* Your instructions
Write out every line from the start of the data through the line containing "Le circolari" as a numbered list, omitting blank lines and the pictures.

* Data to use

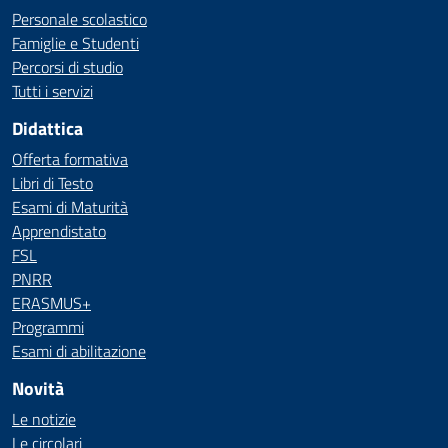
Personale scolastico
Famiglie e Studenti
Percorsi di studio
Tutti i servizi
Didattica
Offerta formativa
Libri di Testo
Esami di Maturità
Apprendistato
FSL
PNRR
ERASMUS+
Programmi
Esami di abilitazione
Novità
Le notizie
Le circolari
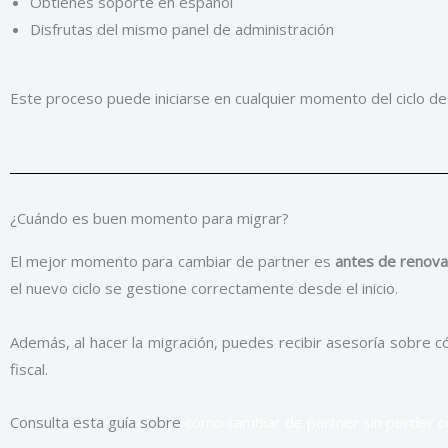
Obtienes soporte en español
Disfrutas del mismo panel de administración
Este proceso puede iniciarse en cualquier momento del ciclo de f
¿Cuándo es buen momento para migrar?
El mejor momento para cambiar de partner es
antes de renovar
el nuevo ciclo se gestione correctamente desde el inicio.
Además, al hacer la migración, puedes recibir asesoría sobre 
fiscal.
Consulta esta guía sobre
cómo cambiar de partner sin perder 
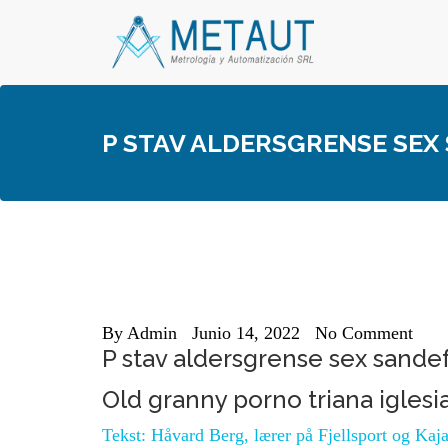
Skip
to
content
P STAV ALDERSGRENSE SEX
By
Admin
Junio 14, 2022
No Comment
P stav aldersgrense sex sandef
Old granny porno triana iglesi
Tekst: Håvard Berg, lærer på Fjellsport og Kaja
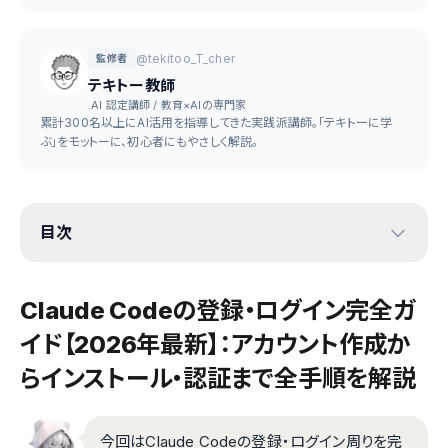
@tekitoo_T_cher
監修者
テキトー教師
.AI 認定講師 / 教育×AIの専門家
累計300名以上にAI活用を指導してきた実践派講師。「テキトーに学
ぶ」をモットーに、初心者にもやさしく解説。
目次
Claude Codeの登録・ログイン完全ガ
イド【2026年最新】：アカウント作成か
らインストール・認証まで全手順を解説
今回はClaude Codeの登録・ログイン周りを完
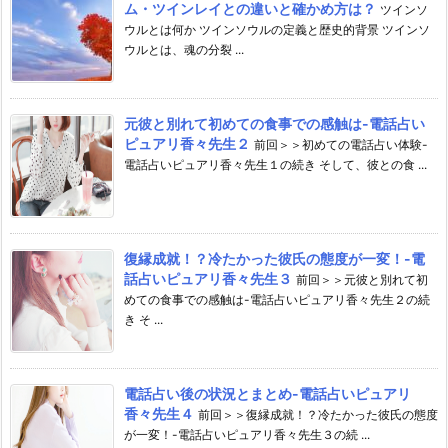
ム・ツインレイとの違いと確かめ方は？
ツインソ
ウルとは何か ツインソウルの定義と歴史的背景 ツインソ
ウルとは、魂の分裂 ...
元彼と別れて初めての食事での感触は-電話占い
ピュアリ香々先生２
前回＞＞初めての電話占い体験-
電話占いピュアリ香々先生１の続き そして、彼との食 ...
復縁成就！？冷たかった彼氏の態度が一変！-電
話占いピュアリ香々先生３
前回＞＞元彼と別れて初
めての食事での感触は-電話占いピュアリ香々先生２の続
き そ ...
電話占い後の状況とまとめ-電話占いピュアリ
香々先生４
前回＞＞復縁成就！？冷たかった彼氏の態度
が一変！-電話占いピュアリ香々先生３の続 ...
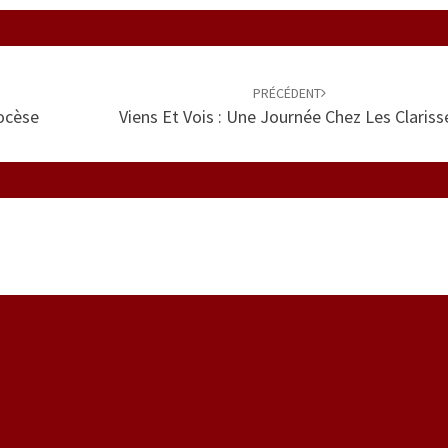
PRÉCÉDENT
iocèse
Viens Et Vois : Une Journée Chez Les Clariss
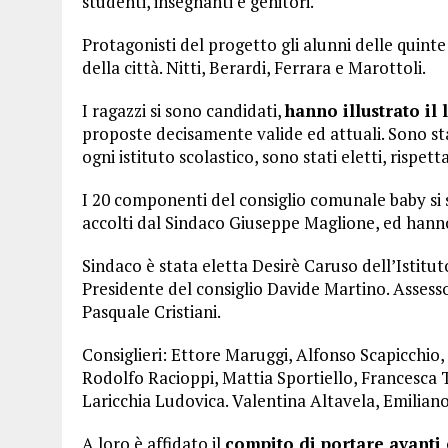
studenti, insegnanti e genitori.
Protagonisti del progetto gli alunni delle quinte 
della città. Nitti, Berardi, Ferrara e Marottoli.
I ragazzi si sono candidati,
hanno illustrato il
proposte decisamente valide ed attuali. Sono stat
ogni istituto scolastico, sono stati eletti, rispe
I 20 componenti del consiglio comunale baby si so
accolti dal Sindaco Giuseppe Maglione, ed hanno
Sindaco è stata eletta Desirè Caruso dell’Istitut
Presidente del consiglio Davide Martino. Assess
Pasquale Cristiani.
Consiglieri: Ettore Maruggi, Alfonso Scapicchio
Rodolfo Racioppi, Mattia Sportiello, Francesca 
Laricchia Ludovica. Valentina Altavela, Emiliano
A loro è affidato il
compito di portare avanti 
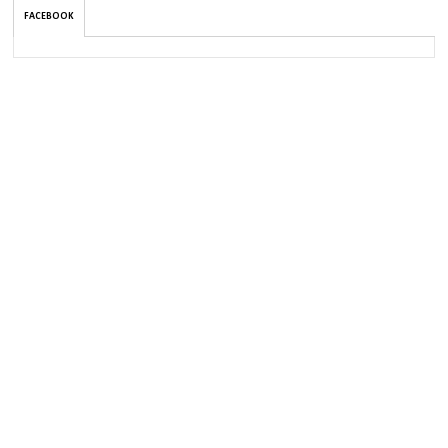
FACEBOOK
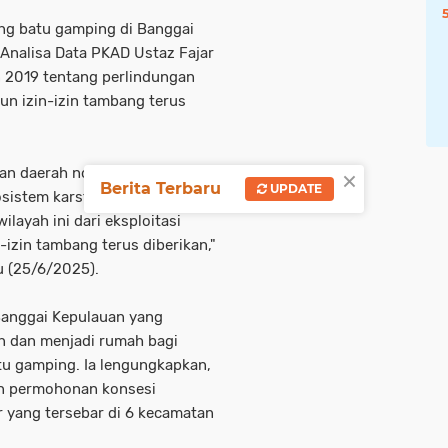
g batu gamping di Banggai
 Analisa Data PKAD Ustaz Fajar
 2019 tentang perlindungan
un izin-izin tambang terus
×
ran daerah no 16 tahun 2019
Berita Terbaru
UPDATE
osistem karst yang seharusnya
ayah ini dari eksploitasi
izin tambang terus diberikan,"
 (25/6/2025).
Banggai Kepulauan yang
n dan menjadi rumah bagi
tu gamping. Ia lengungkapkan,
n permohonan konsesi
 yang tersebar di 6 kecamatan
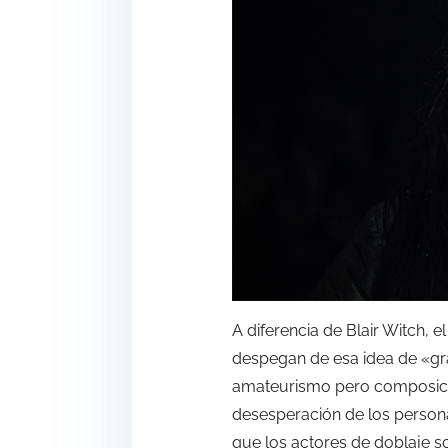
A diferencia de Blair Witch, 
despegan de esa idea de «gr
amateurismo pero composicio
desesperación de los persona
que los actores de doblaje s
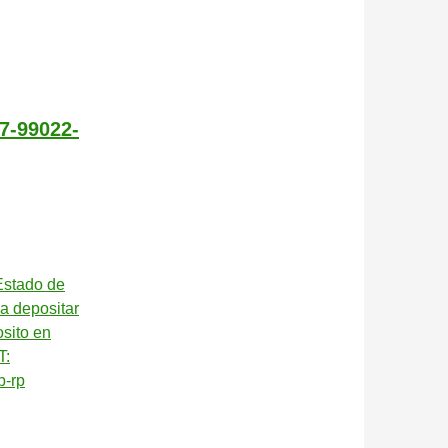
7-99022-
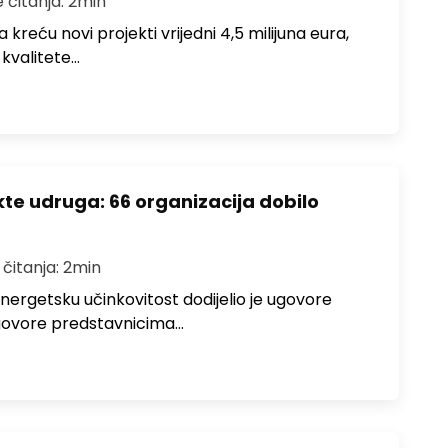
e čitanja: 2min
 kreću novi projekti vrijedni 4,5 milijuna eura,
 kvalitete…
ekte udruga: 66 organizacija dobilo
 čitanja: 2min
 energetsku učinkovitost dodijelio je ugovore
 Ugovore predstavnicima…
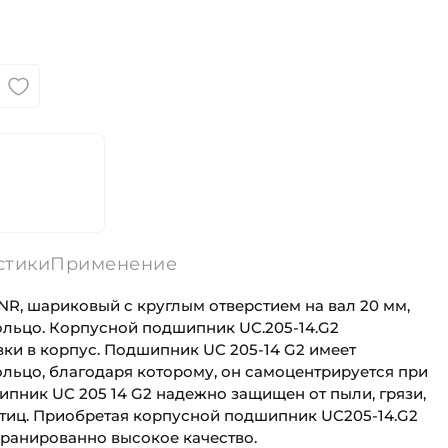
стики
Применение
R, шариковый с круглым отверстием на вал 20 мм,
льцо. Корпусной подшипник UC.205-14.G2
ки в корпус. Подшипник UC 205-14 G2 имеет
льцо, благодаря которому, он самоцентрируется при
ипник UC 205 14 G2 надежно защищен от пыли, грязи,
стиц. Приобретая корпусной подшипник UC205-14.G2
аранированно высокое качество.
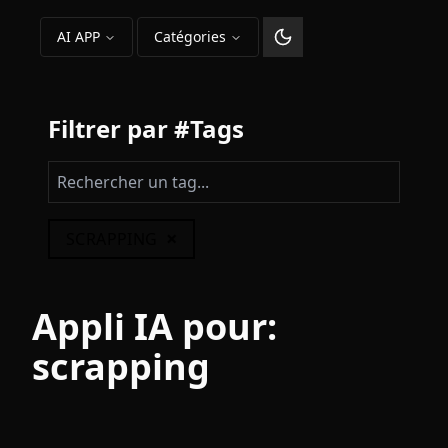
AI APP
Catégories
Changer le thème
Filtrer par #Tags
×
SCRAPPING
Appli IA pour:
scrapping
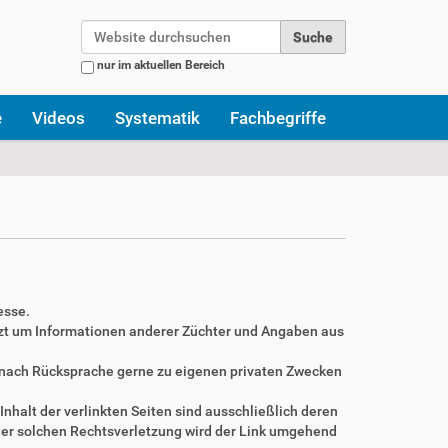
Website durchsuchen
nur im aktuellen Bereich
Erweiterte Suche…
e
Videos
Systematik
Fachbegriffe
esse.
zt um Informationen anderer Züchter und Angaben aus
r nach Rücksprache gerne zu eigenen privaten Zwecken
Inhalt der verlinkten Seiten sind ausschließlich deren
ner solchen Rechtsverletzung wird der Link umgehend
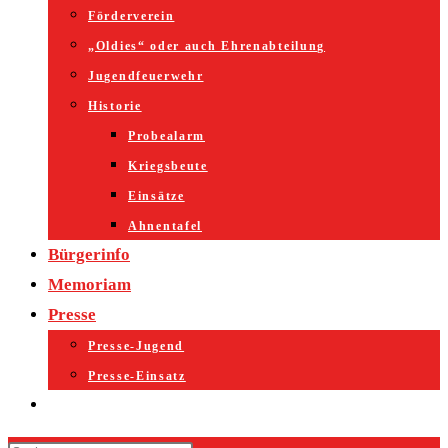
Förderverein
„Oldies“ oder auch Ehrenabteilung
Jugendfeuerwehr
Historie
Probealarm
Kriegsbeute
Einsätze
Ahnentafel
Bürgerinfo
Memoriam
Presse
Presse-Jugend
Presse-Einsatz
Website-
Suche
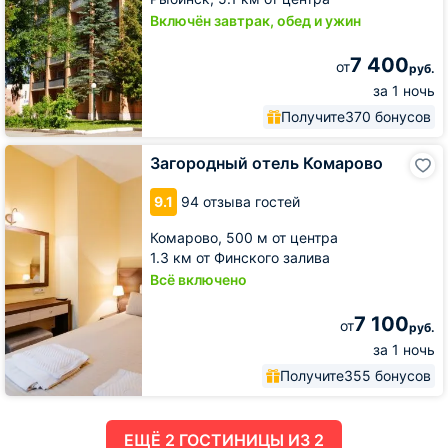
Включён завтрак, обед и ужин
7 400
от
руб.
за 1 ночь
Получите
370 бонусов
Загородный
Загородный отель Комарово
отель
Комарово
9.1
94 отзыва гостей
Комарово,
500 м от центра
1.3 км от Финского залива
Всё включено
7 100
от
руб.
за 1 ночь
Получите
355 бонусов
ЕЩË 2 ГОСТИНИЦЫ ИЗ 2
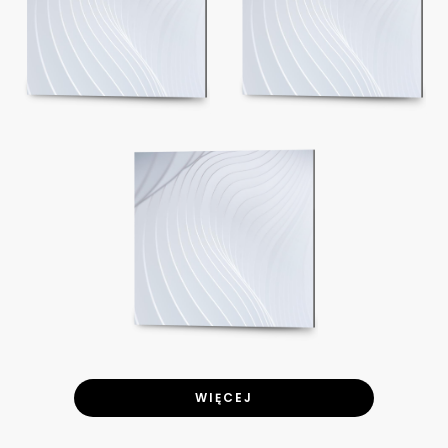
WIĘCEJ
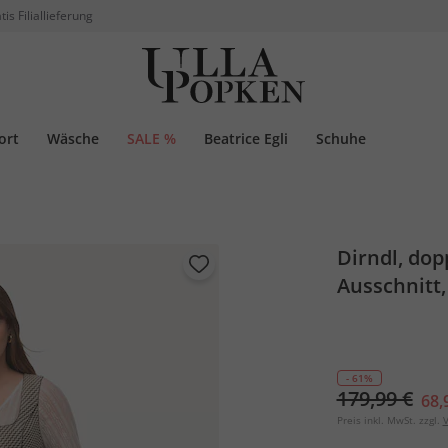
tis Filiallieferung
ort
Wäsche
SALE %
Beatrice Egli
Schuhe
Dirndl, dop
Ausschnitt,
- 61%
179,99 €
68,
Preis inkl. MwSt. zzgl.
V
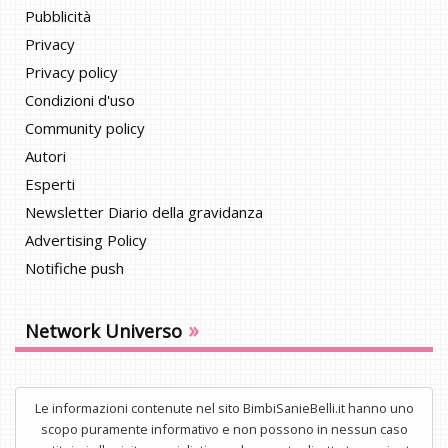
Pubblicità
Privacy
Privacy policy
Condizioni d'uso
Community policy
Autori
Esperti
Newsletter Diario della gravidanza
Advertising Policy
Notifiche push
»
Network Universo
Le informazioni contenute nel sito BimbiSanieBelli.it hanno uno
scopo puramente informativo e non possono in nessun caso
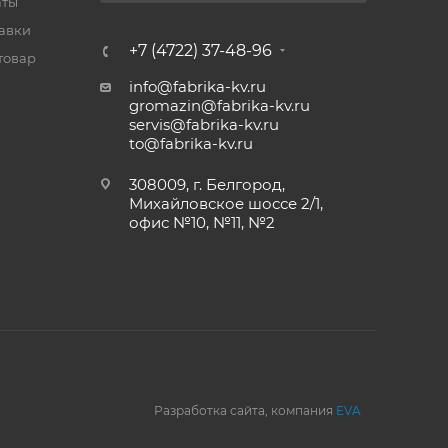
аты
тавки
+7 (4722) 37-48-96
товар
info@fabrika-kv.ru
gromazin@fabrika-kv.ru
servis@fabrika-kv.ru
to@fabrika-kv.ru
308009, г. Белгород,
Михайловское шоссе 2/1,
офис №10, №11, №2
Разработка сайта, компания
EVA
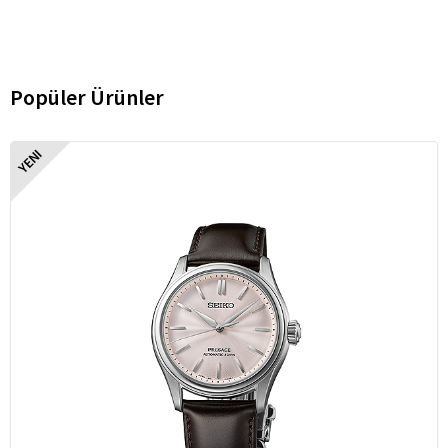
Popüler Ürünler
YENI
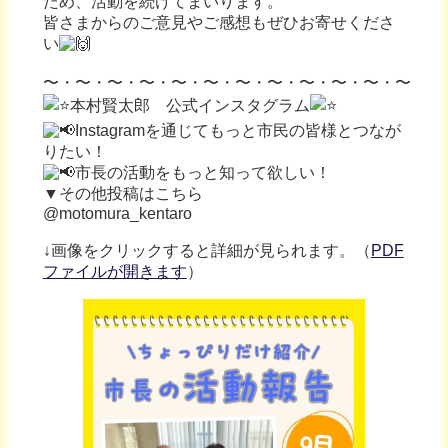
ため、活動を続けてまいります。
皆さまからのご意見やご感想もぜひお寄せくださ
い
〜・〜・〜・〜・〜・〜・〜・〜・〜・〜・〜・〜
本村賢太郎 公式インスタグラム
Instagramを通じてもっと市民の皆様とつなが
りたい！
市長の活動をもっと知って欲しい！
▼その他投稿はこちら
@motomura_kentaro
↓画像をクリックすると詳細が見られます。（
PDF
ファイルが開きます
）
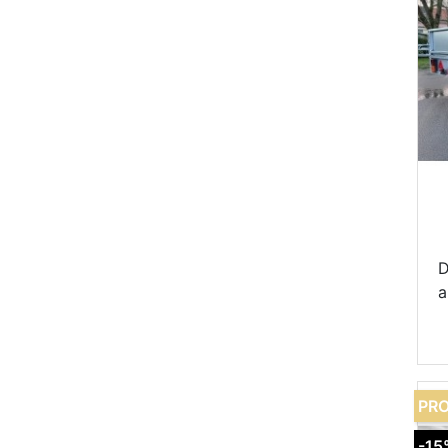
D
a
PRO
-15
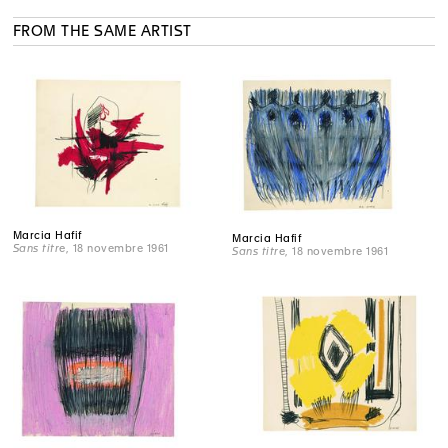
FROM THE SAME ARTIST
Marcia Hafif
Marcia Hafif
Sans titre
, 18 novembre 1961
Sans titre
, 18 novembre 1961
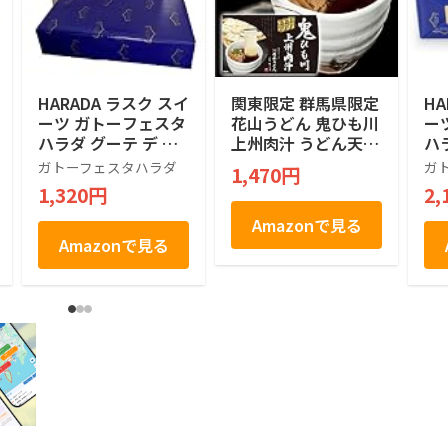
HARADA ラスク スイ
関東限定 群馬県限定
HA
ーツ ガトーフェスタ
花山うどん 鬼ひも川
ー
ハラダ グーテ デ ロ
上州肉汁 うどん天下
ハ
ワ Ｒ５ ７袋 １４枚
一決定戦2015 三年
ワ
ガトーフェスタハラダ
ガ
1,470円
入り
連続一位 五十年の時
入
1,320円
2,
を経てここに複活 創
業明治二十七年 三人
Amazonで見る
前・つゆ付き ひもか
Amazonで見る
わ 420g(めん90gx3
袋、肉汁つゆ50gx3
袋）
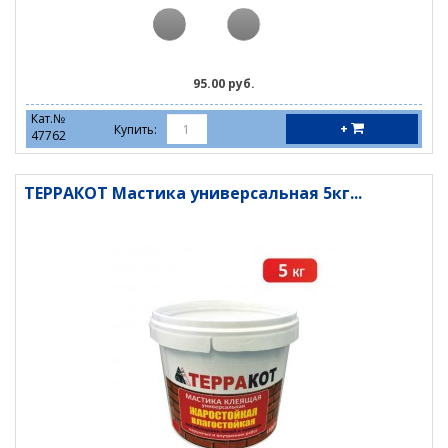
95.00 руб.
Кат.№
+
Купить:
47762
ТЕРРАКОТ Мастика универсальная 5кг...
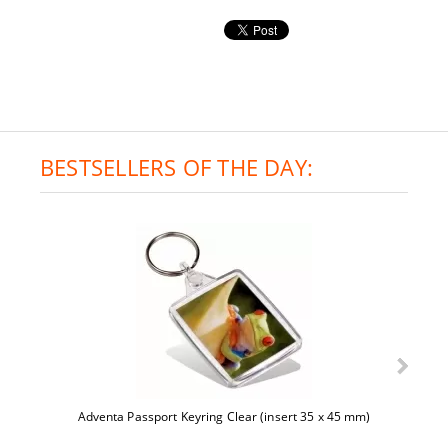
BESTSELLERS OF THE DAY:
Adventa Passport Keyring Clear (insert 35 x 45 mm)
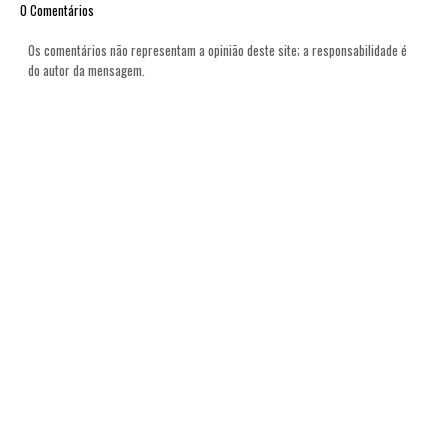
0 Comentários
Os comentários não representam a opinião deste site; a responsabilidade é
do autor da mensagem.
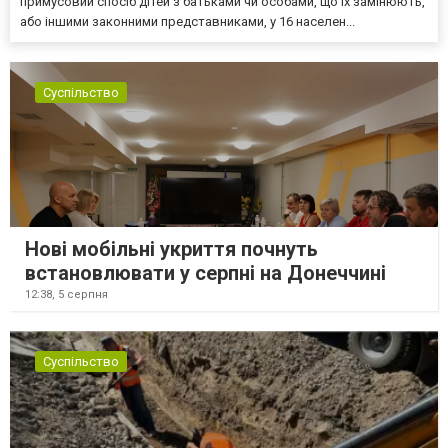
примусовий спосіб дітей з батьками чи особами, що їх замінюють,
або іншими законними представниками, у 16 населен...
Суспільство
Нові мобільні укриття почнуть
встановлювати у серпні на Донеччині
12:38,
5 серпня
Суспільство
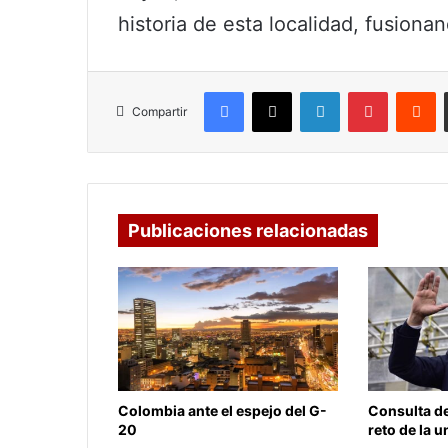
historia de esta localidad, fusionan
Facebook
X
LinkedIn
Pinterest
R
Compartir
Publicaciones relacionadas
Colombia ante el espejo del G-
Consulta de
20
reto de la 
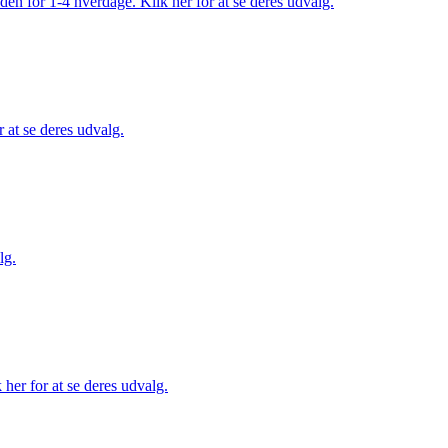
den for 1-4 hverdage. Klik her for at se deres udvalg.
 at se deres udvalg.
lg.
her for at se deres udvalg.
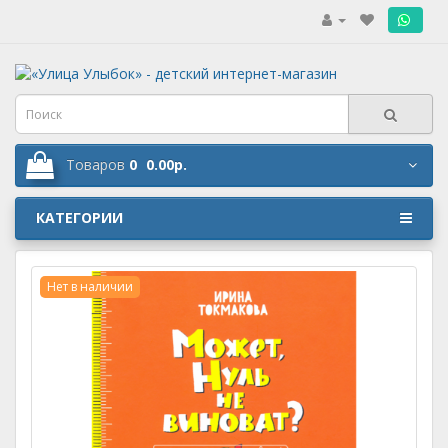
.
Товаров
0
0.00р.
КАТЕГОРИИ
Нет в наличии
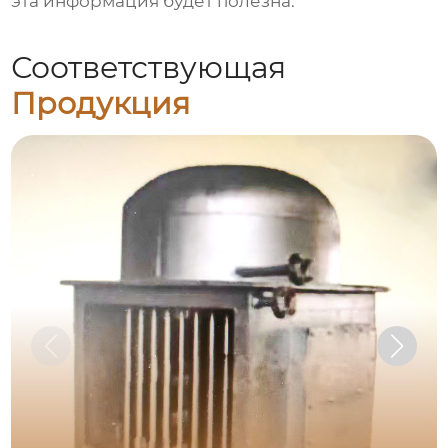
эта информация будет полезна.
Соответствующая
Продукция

* Answer for the task
1. Personale scolastico
2. Famiglie e Studenti
3. Percorsi di studio
4. Tutti i servizi
5. Didattica
6. Offerta formativa
7. Libri di Testo
8. Esami di Maturità
9. Apprendistato
10. FSL
11. PNRR
12. ERASMUS+
13. Programmi
14. Esami di abilitazione
15. Novità
16. Le notizie
17. Le circolari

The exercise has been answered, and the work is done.